Communiqué 
-  5 juin 2013

Autoroute 30 - Québec respecte son engagement

Québec - Le 15 mai dernier, un décret autorisant le transfert au gouvernement du Canada de l'usufruit de certaines terres afin qu'elles soient administrées en fiducie au profit de la réserve de Kahnawake a été adopté par le Conseil des ministres. Ce décret fait suite à un engagement pris par le gouvernement du Québec en 2008 dans le contexte de l'aménagement du dernier tronçon de l'autoroute 30.
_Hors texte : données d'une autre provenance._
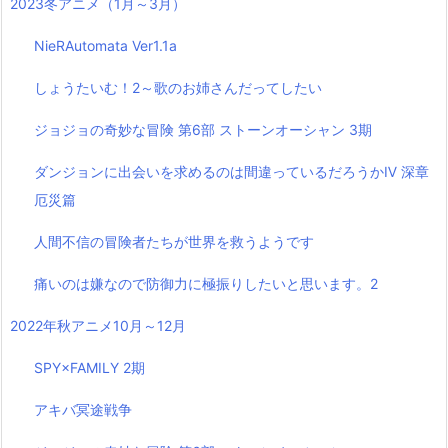
2023冬アニメ（1月～3月）
NieRAutomata Ver1.1a
しょうたいむ！2～歌のお姉さんだってしたい
ジョジョの奇妙な冒険 第6部 ストーンオーシャン 3期
ダンジョンに出会いを求めるのは間違っているだろうかⅣ 深章
厄災篇
人間不信の冒険者たちが世界を救うようです
痛いのは嫌なので防御力に極振りしたいと思います。2
2022年秋アニメ10月～12月
SPY×FAMILY 2期
アキバ冥途戦争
Sous la responsabilité du ministère des Transports, les terres visées par le décret se trouvent dans l'emprise autoroutière entre la réserve de Kahnawake et l'autoroute 30 dans les municipalités de Sainte-Catherine, Saint-Constant et Saint-Isidore, à l'exception d'une portion longeant le chemin Saint-Bernard à Châteauguay et d'une parcelle près de la ville de Sainte-Catherine.

La superficie des terres transférée au gouvernement canadien au profit de la communauté est évaluée à 2,18 km² (539,3 acres).

Création d'un comité de conciliation

Le 31 mai dernier, le gouvernement annonçait la création d'un comité interministériel pour soutenir le développement économique dans le corridor de l'autoroute 30. Le mandat de ce comité est d'élaborer une vision stratégique pour mobiliser l'ensemble des acteurs pour des actions concertées et efficaces.

Aujourd'hui, il dévoile également la mise en place d'un comité de conciliation, comme le réclamaient la MRC de Roussillon et les municipalités concernées. Ce comité, qui réunira le ministère des Transports, le ministère des Affaires municipales, des Régions et de l'Occupation du territoire, le ministère de la Sécurité publique et le Secrétariat aux affaires autochtones, permettra de déployer des mécanismes de coopération entre les parties et assurera un développement harmonieux de la région.

« Les municipalités nous ont fait part de leur désir de voir un tel comité être créé, et nous voulons leur garantir la pleine et entière collaboration du gouvernement. Le Comité de conciliation sera un lieu de rencontre, d'échange et d'évaluation des incidences sur toutes les communautés », a conclu le ministre Gaudreault.